§ **PROBLEM TO SOLVE**: Look through the data below and return each line where "challenges" appears.

§ **DATA LISTING**:
[Start of section]

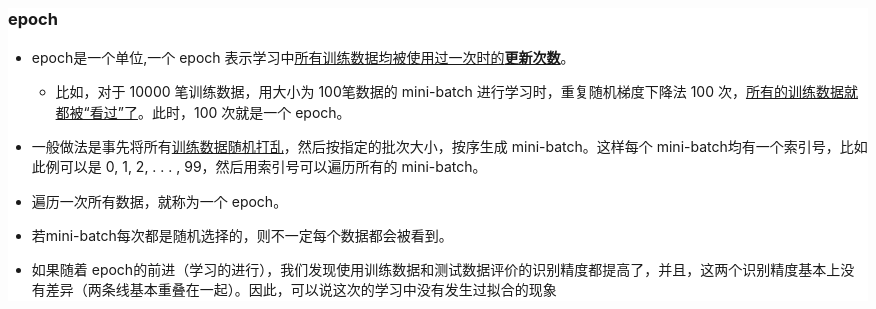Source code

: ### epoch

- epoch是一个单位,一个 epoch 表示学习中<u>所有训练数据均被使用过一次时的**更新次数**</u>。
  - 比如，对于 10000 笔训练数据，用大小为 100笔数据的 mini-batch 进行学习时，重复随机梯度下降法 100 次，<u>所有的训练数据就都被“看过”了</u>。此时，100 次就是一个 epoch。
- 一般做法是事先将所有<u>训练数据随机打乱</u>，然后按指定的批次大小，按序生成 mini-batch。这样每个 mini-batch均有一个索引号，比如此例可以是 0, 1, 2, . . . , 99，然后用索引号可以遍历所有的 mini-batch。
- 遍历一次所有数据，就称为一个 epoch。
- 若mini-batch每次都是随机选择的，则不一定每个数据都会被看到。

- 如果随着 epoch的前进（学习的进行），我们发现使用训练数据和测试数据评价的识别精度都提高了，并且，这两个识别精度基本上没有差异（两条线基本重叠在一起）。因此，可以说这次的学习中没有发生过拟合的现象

[End of section]
[Start of section]

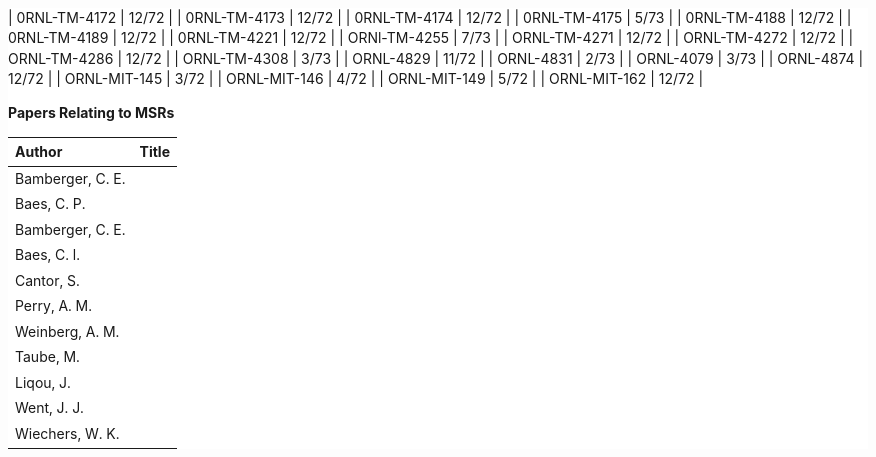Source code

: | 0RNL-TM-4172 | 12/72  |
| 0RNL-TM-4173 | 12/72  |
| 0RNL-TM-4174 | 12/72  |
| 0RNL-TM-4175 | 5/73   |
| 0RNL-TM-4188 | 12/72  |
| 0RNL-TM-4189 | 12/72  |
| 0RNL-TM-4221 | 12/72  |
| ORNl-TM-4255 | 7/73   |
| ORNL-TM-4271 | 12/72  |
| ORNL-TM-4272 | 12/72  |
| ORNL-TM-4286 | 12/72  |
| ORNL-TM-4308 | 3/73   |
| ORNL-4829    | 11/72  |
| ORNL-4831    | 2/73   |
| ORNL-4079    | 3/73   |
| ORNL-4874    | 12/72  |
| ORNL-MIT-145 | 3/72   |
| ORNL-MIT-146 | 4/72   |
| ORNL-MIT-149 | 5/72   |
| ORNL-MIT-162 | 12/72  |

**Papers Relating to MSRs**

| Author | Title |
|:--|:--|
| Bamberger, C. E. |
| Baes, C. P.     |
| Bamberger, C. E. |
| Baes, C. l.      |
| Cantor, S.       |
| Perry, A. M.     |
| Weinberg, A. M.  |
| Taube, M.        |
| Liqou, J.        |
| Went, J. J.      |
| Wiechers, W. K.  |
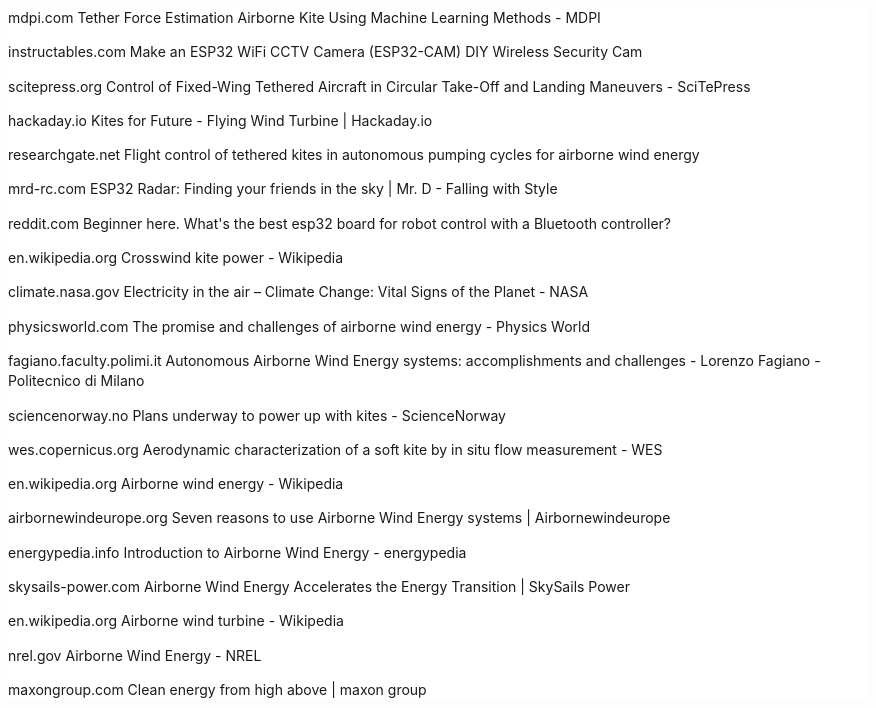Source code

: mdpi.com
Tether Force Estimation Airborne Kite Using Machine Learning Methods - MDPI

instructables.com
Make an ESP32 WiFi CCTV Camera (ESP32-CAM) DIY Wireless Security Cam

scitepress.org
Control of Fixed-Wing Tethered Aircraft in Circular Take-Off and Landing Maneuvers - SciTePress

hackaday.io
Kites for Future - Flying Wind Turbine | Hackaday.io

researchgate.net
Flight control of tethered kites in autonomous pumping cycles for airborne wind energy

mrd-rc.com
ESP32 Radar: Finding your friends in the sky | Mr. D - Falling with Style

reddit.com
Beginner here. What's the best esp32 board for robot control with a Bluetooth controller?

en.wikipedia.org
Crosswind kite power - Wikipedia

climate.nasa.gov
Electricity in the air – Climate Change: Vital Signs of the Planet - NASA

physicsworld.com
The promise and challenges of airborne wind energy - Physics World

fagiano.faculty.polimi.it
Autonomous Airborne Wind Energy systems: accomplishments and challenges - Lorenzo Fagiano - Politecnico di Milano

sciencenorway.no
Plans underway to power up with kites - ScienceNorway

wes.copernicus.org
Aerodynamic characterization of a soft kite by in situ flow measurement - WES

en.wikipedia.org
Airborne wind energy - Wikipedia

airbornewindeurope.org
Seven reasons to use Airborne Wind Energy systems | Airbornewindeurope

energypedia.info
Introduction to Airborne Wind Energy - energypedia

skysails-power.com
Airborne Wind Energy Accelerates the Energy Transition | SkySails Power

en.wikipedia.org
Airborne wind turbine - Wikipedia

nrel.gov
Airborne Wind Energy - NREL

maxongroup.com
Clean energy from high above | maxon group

[End of section]
[Start of section]

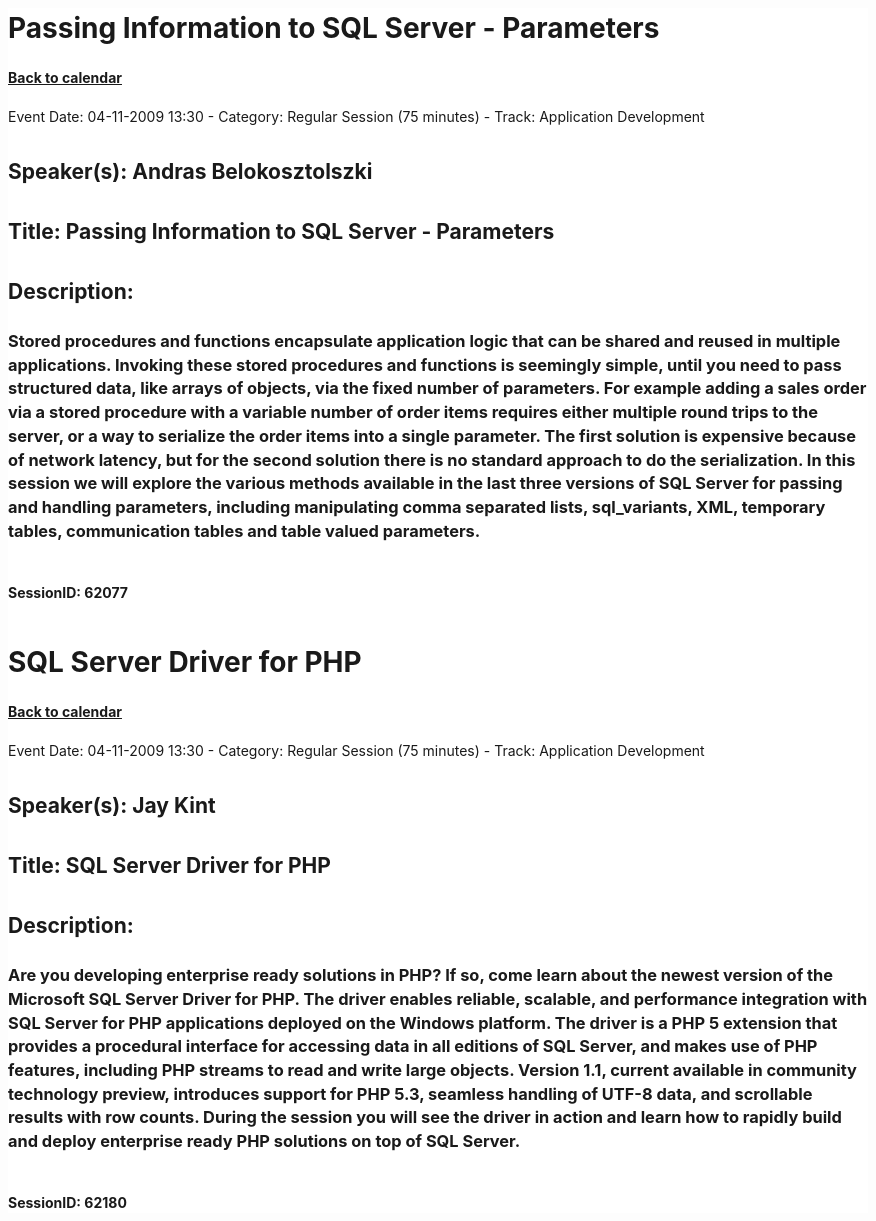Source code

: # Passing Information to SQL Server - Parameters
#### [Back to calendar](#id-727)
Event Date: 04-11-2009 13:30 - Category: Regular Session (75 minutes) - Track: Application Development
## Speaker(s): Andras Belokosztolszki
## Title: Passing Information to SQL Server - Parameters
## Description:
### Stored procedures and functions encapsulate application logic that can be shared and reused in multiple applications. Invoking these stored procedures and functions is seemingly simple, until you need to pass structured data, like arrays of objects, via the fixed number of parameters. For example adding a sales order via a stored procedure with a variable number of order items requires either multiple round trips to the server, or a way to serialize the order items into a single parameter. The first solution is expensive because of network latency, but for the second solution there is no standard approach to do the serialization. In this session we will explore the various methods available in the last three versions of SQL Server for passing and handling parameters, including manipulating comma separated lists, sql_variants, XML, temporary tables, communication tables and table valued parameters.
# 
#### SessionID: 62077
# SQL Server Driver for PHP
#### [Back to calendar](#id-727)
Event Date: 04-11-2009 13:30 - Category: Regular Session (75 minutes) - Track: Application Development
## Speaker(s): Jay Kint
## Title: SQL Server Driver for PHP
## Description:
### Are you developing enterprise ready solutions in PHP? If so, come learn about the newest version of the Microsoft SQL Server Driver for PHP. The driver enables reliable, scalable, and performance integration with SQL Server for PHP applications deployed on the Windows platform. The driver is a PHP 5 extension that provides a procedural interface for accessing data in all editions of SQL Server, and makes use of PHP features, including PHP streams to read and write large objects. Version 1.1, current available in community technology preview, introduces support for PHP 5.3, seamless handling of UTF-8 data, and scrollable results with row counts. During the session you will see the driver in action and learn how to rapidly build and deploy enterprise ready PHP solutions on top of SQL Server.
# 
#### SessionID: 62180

[End of section]

§ **TASK RESPONSE**:
The promise and challenges of airborne wind energy - Physics World
Autonomous Airborne Wind Energy systems: accomplishments and challenges - Lorenzo Fagiano - Politecnico di Milano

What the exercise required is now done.